An adaptive NS/ES-FEM approach for 2D contact problems using triangular elements

An adaptive contact analysis approach is presented for 2D solid mechanics problems using only triangular elements and the subdomain parametric variational principle (SPVP). The present approach is implemented for the node-based smoothed FEM (or NS-FEM), the edge-based smoothed FEM (ES-FEM) and the standard FEM models with automatically adaptive refinement scheme. A modified Coulomb frictional contact model and its corresponding discrete equations are introduced. The global discretized system equations are then formulated in an incremental form with the aid of the basic boundary value equations for friction contact and the subdomain parametric variational principle. A simple adaptive refining scheme is presented, and the Voronoi vertices are taken as candidate points to become new nodes because of duality property between the Voronoi diagrams and Delaunay triangulation. The present adaptive approach can properly simulate variable behaviors of a contact interface such as bonding/debonding, contacting/departing, and sticking/slipping.

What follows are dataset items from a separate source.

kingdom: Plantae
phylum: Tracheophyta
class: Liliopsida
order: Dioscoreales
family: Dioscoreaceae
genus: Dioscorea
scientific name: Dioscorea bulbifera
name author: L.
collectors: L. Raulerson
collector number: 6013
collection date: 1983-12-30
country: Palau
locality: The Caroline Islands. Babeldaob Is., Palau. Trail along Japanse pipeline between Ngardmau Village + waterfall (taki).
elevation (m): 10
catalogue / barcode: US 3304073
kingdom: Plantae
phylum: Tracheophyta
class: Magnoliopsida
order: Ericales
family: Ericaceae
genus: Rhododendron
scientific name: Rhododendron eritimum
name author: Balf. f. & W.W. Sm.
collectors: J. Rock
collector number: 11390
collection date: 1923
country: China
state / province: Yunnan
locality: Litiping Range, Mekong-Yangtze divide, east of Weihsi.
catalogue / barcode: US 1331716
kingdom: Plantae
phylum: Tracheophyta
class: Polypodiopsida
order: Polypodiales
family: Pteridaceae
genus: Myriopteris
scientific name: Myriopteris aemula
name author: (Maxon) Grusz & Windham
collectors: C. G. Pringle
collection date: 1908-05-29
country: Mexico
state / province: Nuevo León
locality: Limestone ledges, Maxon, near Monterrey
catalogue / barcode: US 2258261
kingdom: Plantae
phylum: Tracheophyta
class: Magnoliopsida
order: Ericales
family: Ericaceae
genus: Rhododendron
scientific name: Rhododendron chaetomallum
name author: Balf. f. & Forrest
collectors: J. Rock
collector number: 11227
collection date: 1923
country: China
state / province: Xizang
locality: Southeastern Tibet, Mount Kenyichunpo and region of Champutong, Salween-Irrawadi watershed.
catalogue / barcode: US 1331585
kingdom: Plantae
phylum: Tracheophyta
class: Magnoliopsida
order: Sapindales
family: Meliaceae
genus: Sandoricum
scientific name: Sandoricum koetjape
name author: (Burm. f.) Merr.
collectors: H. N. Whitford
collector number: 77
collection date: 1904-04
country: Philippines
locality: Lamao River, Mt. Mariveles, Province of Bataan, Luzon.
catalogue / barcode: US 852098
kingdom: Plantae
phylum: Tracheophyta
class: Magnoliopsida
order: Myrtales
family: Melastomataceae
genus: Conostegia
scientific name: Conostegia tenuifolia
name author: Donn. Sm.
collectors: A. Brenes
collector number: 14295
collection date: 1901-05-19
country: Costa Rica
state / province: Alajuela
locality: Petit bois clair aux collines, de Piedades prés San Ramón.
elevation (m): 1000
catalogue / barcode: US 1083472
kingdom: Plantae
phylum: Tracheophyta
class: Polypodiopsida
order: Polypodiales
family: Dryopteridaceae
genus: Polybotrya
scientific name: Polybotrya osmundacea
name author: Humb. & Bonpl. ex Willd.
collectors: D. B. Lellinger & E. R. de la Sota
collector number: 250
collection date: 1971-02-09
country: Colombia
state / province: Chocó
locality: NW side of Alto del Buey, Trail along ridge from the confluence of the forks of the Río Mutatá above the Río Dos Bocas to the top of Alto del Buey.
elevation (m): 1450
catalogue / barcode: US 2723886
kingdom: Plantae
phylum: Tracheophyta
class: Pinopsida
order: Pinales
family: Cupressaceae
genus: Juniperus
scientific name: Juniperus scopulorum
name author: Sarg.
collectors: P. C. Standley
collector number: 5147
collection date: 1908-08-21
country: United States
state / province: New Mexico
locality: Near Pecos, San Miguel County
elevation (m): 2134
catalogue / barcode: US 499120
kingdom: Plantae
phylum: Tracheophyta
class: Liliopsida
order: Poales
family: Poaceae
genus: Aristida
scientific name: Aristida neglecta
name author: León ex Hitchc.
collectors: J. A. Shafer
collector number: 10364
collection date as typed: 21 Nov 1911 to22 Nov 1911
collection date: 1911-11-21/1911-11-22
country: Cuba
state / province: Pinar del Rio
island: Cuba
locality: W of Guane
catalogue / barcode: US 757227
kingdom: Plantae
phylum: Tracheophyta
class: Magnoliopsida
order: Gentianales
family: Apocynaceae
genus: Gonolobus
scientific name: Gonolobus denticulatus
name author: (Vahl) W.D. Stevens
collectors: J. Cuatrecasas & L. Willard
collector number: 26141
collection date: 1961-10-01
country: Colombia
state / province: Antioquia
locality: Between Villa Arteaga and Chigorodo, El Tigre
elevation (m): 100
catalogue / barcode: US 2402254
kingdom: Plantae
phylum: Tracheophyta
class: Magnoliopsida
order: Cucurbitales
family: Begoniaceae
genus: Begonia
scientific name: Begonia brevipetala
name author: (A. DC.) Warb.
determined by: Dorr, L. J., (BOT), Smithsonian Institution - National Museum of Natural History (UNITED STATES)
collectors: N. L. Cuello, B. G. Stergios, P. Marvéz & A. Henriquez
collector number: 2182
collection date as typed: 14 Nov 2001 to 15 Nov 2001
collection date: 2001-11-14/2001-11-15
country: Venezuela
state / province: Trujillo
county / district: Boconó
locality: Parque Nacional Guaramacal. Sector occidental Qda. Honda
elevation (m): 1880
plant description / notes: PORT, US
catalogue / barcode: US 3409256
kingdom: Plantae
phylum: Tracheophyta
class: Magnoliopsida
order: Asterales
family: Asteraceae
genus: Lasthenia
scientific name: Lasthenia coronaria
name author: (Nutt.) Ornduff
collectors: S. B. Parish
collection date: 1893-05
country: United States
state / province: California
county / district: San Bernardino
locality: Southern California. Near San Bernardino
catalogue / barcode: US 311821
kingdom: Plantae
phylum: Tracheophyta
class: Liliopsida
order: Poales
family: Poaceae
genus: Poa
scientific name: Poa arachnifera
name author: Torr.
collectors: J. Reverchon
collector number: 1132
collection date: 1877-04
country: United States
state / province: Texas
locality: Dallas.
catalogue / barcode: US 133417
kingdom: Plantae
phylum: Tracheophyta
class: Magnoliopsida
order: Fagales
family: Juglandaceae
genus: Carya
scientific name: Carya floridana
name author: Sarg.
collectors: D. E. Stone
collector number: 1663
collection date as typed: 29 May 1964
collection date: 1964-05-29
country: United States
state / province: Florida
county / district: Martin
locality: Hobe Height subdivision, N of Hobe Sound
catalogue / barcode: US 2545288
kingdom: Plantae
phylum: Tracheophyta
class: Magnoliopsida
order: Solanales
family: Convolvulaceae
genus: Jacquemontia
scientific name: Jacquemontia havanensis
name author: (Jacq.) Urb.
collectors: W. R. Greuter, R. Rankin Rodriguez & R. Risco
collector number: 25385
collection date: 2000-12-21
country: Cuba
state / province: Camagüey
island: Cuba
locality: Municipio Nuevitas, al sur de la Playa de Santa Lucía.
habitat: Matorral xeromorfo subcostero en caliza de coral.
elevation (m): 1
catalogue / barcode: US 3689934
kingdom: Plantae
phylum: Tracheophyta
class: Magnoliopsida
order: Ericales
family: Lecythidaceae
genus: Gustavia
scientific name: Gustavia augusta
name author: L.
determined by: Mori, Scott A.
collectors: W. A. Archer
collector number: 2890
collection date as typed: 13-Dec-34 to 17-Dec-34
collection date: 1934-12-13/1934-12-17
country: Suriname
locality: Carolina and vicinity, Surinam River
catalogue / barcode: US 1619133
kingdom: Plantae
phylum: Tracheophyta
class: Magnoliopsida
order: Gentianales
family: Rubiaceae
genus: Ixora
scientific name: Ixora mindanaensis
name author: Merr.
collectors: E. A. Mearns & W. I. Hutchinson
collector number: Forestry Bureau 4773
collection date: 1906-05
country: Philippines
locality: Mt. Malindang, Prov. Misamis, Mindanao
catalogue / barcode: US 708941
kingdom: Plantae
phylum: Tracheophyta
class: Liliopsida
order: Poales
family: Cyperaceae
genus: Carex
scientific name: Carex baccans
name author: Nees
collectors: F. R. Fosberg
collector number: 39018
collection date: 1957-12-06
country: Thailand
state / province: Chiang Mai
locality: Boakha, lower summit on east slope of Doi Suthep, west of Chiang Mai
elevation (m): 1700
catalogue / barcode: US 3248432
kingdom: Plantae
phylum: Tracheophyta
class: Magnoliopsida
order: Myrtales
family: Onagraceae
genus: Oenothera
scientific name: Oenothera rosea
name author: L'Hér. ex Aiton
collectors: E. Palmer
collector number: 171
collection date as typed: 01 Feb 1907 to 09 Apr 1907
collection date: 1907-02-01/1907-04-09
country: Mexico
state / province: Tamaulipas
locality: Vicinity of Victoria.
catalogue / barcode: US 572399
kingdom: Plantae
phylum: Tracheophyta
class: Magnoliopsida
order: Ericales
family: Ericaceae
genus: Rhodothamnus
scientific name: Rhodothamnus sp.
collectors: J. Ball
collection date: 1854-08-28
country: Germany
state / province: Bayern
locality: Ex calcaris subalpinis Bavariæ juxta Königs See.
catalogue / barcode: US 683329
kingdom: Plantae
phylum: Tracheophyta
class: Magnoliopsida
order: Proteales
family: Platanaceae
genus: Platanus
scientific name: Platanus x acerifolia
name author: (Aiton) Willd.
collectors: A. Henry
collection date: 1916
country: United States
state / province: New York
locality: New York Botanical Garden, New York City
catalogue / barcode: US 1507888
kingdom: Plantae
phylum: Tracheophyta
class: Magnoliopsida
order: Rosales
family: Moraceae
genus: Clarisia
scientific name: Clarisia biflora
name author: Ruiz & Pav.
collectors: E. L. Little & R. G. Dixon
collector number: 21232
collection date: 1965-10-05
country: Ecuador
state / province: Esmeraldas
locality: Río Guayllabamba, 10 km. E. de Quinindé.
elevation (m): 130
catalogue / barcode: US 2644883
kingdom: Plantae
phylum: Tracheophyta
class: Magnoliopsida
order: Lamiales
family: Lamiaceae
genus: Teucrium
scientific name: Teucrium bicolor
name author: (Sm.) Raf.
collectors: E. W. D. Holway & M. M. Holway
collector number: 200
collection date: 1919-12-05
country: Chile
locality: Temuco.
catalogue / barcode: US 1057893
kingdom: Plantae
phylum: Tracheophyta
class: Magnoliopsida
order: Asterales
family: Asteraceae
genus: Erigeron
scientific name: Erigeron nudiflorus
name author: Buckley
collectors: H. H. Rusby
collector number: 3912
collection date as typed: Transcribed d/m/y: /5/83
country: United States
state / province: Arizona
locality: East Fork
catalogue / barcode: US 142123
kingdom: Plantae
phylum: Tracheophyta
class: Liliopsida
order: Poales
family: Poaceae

Several examples are presented to numerically validate the proposed approach via the comparison with reference solutions obtained by ABAQUS®, and to investigate the effects of the various parameters used in the computations on the response of the contact system. The numerical results have demonstrated that the present adaptive contact analysis approach using the ES-FEM has higher accuracy and convergence rate in the strain energy than that using FEM and NS-FEM. However, the latter two methods can provide the lower and upper bound solution for the system strain energy, respectively.